TESS scientists expect the mission will catalog thousands of planet candidates and vastly increase the current number of known exoplanets. Of these, approximately 300 are expected to be Earth-sized and super-Earth-sized exoplanets, which are worlds no larger than twice the size of Earth. TESS will find the most promising exoplanets orbiting our nearest and brightest stars, giving future researchers a rich set of new targets for more comprehensive follow-up studies.
Mission Approach
TESS will survey the entire sky over the course of two years by breaking it up into 26 different sectors, each 24 degrees by 96 degrees across. The powerful cameras on the spacecraft will stare at each sector for at least 27 days, looking at the brightest stars at a two-minute cadence. From Earth, the moon occupies half a degree, which is less than 1/9,000th the size of the TESS tiles.

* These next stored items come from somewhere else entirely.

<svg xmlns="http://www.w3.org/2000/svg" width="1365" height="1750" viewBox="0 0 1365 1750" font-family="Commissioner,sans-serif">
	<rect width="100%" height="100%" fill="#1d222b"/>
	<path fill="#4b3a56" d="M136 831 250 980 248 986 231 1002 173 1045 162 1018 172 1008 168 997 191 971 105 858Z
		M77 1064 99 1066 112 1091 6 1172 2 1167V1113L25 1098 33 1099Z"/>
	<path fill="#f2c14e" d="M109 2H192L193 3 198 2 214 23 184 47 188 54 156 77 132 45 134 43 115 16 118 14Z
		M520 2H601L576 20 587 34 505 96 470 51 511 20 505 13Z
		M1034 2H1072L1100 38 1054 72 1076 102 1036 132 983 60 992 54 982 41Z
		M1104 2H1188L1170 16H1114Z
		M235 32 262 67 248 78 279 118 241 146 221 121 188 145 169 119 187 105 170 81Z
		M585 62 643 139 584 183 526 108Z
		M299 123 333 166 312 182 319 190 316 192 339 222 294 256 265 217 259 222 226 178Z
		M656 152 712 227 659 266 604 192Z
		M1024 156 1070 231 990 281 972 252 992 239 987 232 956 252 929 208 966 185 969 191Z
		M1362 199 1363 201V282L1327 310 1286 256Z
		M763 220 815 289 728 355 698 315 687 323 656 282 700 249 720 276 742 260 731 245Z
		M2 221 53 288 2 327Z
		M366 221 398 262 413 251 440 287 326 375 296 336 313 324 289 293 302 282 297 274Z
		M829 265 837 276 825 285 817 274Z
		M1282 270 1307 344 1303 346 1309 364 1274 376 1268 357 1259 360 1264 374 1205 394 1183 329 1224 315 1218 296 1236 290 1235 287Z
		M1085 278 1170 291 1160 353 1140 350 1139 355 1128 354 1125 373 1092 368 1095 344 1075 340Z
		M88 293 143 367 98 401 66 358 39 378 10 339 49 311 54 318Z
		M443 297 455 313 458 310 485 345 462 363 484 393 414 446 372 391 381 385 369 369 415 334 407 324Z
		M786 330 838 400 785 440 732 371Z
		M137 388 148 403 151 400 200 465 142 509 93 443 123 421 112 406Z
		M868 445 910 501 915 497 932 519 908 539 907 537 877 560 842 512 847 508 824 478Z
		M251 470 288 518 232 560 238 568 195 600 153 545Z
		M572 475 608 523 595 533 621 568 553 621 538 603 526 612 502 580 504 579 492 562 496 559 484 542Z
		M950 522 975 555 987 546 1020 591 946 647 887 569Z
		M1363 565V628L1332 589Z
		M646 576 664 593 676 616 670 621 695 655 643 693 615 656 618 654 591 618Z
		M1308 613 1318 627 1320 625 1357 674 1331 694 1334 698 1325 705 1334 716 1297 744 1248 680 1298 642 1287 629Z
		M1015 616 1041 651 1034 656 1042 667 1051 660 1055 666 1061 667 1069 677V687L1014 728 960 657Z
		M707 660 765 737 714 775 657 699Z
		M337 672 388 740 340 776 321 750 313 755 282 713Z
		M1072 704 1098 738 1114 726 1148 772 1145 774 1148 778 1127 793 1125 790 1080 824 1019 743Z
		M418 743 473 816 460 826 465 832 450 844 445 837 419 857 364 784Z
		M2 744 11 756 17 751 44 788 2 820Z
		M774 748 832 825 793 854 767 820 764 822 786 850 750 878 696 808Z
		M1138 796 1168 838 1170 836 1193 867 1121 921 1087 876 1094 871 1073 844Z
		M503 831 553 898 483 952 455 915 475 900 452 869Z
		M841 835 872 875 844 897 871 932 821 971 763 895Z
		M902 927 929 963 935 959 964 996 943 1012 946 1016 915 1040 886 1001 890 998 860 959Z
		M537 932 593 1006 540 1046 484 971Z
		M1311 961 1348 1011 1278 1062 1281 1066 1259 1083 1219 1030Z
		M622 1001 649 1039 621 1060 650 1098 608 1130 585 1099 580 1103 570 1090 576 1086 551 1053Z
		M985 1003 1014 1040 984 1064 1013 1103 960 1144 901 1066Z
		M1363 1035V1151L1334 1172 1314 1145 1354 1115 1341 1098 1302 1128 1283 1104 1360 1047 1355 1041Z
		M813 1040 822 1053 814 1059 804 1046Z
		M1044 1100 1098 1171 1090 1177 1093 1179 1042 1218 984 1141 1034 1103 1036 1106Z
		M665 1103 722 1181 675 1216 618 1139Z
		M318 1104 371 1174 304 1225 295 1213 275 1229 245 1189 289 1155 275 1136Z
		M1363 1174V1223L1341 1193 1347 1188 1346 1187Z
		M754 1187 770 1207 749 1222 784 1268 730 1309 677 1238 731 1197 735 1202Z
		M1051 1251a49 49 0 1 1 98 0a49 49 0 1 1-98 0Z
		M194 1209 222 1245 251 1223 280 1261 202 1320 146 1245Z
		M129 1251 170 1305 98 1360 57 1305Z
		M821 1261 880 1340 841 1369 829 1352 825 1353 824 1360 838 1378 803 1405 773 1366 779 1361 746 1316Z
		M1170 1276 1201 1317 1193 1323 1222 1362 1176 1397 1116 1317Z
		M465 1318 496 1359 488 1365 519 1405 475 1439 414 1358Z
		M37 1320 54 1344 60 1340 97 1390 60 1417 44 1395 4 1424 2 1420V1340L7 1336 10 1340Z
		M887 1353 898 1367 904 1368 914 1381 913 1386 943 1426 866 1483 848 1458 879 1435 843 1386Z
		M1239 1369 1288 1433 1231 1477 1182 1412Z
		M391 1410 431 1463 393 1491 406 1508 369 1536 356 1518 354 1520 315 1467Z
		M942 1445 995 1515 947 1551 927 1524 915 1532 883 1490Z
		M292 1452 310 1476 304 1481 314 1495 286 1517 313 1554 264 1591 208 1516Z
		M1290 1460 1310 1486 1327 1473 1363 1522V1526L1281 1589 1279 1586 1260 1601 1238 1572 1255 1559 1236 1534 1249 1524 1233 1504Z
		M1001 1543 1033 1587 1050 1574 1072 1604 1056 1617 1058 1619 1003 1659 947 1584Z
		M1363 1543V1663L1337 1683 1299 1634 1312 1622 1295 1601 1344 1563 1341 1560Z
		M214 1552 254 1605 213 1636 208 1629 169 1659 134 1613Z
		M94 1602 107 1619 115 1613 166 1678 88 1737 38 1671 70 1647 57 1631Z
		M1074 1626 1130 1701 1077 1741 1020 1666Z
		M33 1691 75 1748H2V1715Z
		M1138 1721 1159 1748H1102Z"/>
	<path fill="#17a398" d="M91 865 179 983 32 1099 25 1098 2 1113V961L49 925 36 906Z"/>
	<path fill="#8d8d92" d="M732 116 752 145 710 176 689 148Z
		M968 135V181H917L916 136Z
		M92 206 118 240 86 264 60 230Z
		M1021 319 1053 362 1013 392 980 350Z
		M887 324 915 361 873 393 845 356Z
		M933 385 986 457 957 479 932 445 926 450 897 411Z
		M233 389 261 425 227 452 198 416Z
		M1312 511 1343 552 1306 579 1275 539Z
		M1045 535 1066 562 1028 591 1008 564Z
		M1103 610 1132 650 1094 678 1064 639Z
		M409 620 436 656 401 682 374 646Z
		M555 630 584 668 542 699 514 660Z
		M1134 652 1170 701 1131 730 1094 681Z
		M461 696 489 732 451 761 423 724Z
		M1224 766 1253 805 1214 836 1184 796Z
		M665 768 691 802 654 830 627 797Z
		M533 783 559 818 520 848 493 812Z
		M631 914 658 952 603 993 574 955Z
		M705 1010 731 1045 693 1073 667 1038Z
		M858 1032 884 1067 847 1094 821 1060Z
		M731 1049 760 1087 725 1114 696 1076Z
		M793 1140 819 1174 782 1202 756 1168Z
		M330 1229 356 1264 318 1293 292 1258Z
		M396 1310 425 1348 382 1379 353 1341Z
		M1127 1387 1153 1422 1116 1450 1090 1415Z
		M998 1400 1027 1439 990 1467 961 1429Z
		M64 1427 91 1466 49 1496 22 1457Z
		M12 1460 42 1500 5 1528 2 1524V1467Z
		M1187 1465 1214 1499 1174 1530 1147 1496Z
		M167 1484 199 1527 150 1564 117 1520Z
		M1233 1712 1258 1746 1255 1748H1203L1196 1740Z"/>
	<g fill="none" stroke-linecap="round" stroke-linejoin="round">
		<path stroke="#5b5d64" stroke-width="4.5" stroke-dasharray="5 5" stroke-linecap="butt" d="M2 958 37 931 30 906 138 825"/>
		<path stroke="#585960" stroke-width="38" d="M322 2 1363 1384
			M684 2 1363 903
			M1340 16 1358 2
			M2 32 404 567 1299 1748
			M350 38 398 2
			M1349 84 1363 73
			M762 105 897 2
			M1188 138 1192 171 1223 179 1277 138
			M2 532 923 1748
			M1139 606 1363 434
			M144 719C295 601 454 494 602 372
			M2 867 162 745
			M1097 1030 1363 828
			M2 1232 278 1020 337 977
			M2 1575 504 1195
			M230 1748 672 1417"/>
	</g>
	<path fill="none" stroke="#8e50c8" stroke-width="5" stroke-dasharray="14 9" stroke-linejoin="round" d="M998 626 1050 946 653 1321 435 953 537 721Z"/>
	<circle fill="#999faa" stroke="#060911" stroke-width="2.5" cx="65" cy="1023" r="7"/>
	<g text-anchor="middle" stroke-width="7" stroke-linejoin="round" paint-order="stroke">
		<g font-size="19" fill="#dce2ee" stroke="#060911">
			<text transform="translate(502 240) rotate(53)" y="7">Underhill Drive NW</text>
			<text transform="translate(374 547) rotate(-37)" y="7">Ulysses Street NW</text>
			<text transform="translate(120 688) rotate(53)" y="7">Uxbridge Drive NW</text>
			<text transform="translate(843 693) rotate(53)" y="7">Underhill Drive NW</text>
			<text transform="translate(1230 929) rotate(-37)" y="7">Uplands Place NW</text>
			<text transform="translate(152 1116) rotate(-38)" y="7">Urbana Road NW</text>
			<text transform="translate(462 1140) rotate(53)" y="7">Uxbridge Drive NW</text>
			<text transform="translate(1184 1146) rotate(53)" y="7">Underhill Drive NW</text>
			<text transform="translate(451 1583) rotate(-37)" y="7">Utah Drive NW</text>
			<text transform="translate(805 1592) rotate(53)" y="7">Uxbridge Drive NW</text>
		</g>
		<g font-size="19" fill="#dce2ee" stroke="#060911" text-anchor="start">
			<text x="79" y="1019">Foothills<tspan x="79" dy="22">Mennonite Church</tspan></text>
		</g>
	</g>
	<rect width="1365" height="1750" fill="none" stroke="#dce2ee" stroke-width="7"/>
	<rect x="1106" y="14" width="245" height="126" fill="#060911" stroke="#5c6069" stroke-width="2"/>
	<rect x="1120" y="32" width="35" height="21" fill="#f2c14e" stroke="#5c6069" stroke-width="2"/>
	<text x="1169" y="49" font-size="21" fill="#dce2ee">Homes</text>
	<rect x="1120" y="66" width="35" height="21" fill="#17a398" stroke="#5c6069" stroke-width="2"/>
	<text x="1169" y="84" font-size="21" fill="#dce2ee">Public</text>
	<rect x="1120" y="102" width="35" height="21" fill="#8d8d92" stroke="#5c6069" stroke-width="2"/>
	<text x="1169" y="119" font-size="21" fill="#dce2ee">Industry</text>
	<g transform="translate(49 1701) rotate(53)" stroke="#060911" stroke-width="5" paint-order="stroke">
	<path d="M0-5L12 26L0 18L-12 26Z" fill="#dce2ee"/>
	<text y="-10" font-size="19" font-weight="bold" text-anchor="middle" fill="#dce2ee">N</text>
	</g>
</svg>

The stars TESS will study are 30 to 100 times brighter than those the Kepler mission and K2 follow-up surveyed, which will enable far easier follow-up observations with both ground-based and space-based telescopes. TESS will also cover a sky area 400 times larger than that monitored by Kepler.
In addition to its search for exoplanets, TESS will allow scientists from the wider community to request targets for astrophysics research on approximately 20,000 additional objects during the mission through its Guest Investigator program
The Transit Method
The transit method of detecting exoplanets looks for dips in the visible light of stars, and requires that planets cross in front of stars along our line of sight to them. Repetitive, periodic dips can reveal a planet or planets orbiting a star. Transit photometry, which looks at how much light an object puts out at any given time, can tell researchers a lot about a planet. Based on how much of a dip in light a planet causes in its star, we can determine that planet’s size. Looking at how long it takes a planet to orbit its star, scientists are able to determine the shape of the planet’s orbit and how long it takes the planet to circle its sun.
TESS will create a catalog of thousands of exoplanet candidates using this transit photometry method. After this list has been compiled, the TESS mission will conduct ground-based follow-up observations to confirm that the exoplanets candidates are true exoplanets and not false positives. These ground-based telescopes will collaborate with other ground-based telescopes to measure the masses of the planets. Using the known planet size, orbit and mass, TESS and ground-based follow-up will be able to determine the planets’ compositions. This will reveal whether the planets are rocky (like Earth), gas giants (like Jupiter) or something even more unusual. Additional follow-up with ground- and space-based missions, including NASA’s James Webb Space Telescope, will also allow astronomers to study the atmospheres of many of these planets.
TESS team partners include the Massachusetts Institute of Technology, the Kavli Institute for Astrophysics and Space Research, NASA’s Goddard Space Flight Center, MIT’s Lincoln Laboratory, Orbital ATK, NASA’s Ames Research Center, the Harvard-Smithsonian Center for Astrophysics, and the Space Telescope Science Institute.